Others have absorbed that lesson. They do not need to reproduce it perfectly or in coordination for it to have an effect. Pressure on shipping routes, energy production, key industrial nodes, and the digital systems that coordinate them can accumulate even when applied from different directions. The system does not care whether the strain is centrally planned. It only registers that it is there.
What follows is not an immediate collapse in the cinematic sense. Systems tend to degrade before they fail. Deliveries arrive late, then irregularly. Prices move first, then availability. Workarounds are found, but they are less efficient and put pressure elsewhere. Firms begin to prioritise, households begin to adjust, and governments begin to reassure. The system continues to function, but with increasing friction, and with a growing difficulty in predicting how it will behave from one week to the next.
There is also a tendency among political and managerial classes to misread this phase. A system that is still functioning is taken as evidence of resilience. But systems designed for efficiency under stable conditions often have very little margin once those conditions change. Redundancy was removed because it appeared uneconomic. Now that US hegemony is waning, it is showing that inefficiency was resilience.
The question this raises is not simply who can strike harder, but who can continue to function under sustained pressure on their infrastructure. Industrial civilisation has traded a great deal for its speed and scale. It has traded storage for flow, locality for reach, and redundancy for efficiency. Those were rational trades in a world where the underlying conditions were assumed to be stable.
The events of the past fortnight suggest that those conditions can no longer be taken for granted. The infrastructure that made modern life possible is now also the most direct way to disrupt it. That is not a temporary feature of this particular conflict. It is a property of the system itself.
Collapse, when it comes, is unlikely to announce itself with a single decisive break. It will present first as irregularity. Systems that work, but not quite as they did. Gaps where there used to be continuity. A growing sense that the machinery is still running, but no longer under control. And then, at some point that is difficult to time in advance, the transition from strain to failure.
It is the strategy of the China-Russia-Iran-North Korea, and I’m sure they’re all coordinating this, to leverage our fragility against us to maximum devastating effect.
Trump now has a choice. He can either retreat or invade Iran. There are really no other options.
A retreat would signal the end of US hegemony globally.
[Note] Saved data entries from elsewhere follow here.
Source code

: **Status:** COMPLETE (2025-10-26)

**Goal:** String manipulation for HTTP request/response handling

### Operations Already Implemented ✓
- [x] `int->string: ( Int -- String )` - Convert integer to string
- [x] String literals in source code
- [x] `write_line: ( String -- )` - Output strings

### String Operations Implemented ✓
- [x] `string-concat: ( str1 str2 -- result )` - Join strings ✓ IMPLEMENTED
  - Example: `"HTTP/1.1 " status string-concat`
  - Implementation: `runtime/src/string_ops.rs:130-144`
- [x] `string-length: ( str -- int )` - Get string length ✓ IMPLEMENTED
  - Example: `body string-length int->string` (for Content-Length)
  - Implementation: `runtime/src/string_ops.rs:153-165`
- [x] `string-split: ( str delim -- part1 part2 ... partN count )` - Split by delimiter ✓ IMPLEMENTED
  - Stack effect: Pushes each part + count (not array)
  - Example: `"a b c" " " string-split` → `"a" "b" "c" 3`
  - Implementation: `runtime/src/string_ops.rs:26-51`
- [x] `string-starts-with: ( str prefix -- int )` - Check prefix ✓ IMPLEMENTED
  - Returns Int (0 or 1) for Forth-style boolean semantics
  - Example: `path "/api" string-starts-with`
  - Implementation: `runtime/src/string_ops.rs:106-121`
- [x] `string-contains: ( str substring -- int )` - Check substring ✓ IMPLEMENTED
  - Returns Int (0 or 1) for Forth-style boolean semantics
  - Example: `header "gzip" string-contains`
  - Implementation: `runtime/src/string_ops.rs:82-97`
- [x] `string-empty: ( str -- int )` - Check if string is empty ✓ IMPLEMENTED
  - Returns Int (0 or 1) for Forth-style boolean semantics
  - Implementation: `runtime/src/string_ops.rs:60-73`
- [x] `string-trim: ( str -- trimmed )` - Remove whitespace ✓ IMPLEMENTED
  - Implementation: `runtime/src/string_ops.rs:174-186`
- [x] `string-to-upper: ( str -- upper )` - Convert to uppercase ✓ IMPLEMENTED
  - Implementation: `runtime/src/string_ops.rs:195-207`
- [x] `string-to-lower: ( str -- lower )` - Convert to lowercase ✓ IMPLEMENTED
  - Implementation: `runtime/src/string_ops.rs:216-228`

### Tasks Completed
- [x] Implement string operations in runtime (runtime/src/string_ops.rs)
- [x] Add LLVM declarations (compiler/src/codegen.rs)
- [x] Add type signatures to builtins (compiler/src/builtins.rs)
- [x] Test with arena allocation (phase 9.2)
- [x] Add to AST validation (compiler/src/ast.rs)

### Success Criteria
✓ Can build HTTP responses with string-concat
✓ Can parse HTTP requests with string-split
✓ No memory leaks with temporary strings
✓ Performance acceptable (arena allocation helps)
The Eurasian powers seeking to end the Pax Americana would smell blood. There would be regional warfare around Eurasia very quickly, i.e. World War III.
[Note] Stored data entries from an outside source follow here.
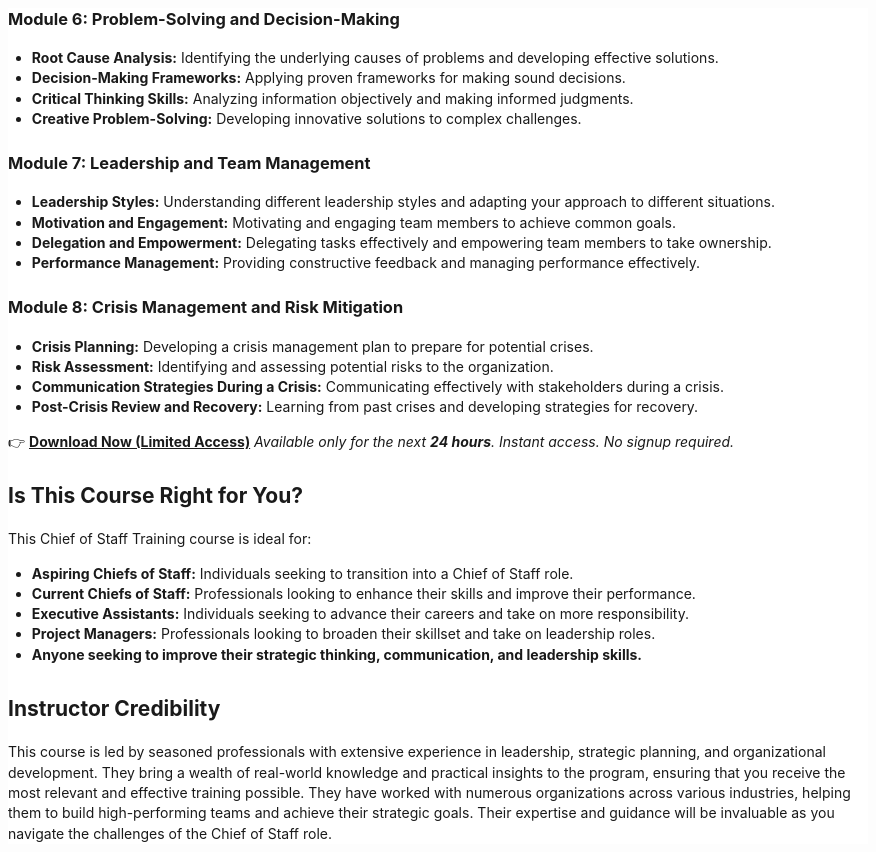 ### Module 6: Problem-Solving and Decision-Making

*   **Root Cause Analysis:** Identifying the underlying causes of problems and developing effective solutions.
*   **Decision-Making Frameworks:** Applying proven frameworks for making sound decisions.
*   **Critical Thinking Skills:** Analyzing information objectively and making informed judgments.
*   **Creative Problem-Solving:** Developing innovative solutions to complex challenges.

### Module 7: Leadership and Team Management

*   **Leadership Styles:** Understanding different leadership styles and adapting your approach to different situations.
*   **Motivation and Engagement:** Motivating and engaging team members to achieve common goals.
*   **Delegation and Empowerment:** Delegating tasks effectively and empowering team members to take ownership.
*   **Performance Management:** Providing constructive feedback and managing performance effectively.

### Module 8: Crisis Management and Risk Mitigation

*   **Crisis Planning:** Developing a crisis management plan to prepare for potential crises.
*   **Risk Assessment:** Identifying and assessing potential risks to the organization.
*   **Communication Strategies During a Crisis:** Communicating effectively with stakeholders during a crisis.
*   **Post-Crisis Review and Recovery:** Learning from past crises and developing strategies for recovery.

👉 [**Download Now (Limited Access)**](https://udemywork.com/chief-of-staff-training)
_Available only for the next **24 hours**. Instant access. No signup required._

## Is This Course Right for You?

This Chief of Staff Training course is ideal for:

*   **Aspiring Chiefs of Staff:** Individuals seeking to transition into a Chief of Staff role.
*   **Current Chiefs of Staff:** Professionals looking to enhance their skills and improve their performance.
*   **Executive Assistants:** Individuals seeking to advance their careers and take on more responsibility.
*   **Project Managers:** Professionals looking to broaden their skillset and take on leadership roles.
*   **Anyone seeking to improve their strategic thinking, communication, and leadership skills.**

## Instructor Credibility

This course is led by seasoned professionals with extensive experience in leadership, strategic planning, and organizational development. They bring a wealth of real-world knowledge and practical insights to the program, ensuring that you receive the most relevant and effective training possible. They have worked with numerous organizations across various industries, helping them to build high-performing teams and achieve their strategic goals. Their expertise and guidance will be invaluable as you navigate the challenges of the Chief of Staff role.
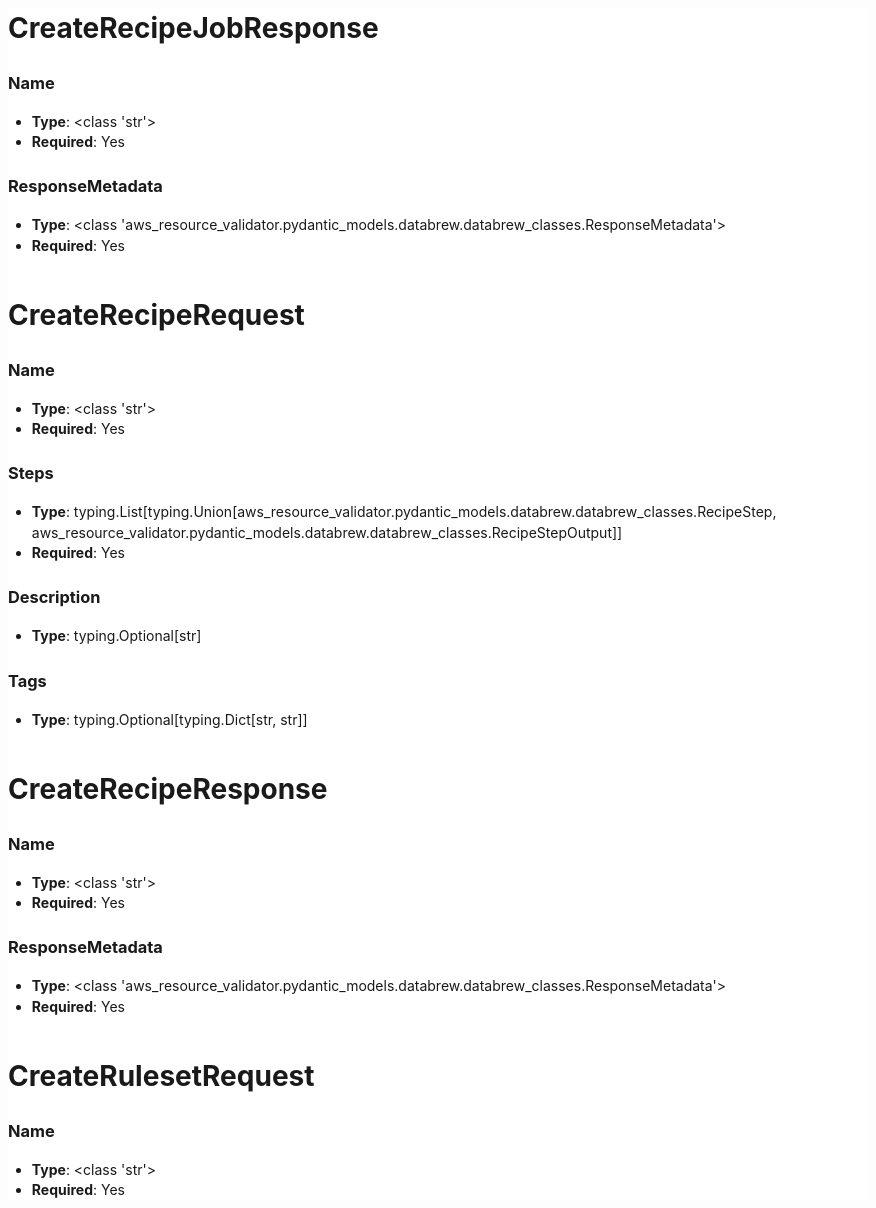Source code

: 
# CreateRecipeJobResponse

### Name
- **Type**: <class 'str'>
- **Required**: Yes

### ResponseMetadata
- **Type**: <class 'aws_resource_validator.pydantic_models.databrew.databrew_classes.ResponseMetadata'>
- **Required**: Yes


# CreateRecipeRequest

### Name
- **Type**: <class 'str'>
- **Required**: Yes

### Steps
- **Type**: typing.List[typing.Union[aws_resource_validator.pydantic_models.databrew.databrew_classes.RecipeStep, aws_resource_validator.pydantic_models.databrew.databrew_classes.RecipeStepOutput]]
- **Required**: Yes

### Description
- **Type**: typing.Optional[str]

### Tags
- **Type**: typing.Optional[typing.Dict[str, str]]


# CreateRecipeResponse

### Name
- **Type**: <class 'str'>
- **Required**: Yes

### ResponseMetadata
- **Type**: <class 'aws_resource_validator.pydantic_models.databrew.databrew_classes.ResponseMetadata'>
- **Required**: Yes


# CreateRulesetRequest

### Name
- **Type**: <class 'str'>
- **Required**: Yes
An invasion would be a bloodbath for American troops. Jimmy Carter tried to use Delta Force to rescue the embassy hostages in 1979, and it was a disaster. A larger, overt attack to capture the processing facilities in the Persian Gulf would be a catastrophe. Mission creep would kick in, and even if the soldiers could take the facilities, more troops would have to then go in to capture the entire oil and gas production systems. America would bleed out, the Eurasian powers would pounce on the weakness, and there would be regional warfare everywhere soon after. World War III again.
Trump’s handlers clearly wanted a catastrophic war, likely a nuclear war, and now they’ll get one. As I’ve written before, I believe they are motivated by eschatology.
Trump is doomed if he doesn’t and doomed if he does. And so is our critical infrastructure.